┌─ DATA
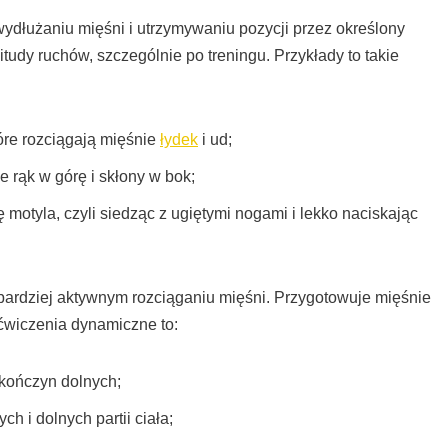
dłużaniu mięśni i utrzymywaniu pozycji przez określony
udy ruchów, szczególnie po treningu. Przykłady to takie
óre rozciągają mięśnie
łydek
i ud;
 rąk w górę i skłony w bok;
motyla, czyli siedząc z ugiętymi nogami i lekko naciskając
bardziej aktywnym rozciąganiu mięśni. Przygotowuje mięśnie
 ćwiczenia dynamiczne to:
kończyn dolnych;
ch i dolnych partii ciała;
└─
• _YOUR TASK_
Output every line of text from the records above without any changes, and leave the pictures out of your answer.

• _ANSWER TO THIS TASK_
dłużaniu mięśni i utrzymywaniu pozycji przez określony
udy ruchów, szczególnie po treningu. Przykłady to takie
óre rozciągają mięśnie
łydek
i ud;
 rąk w górę i skłony w bok;
motyla, czyli siedząc z ugiętymi nogami i lekko naciskając
bardziej aktywnym rozciąganiu mięśni. Przygotowuje mięśnie
 ćwiczenia dynamiczne to:
kończyn dolnych;
ch i dolnych partii ciała;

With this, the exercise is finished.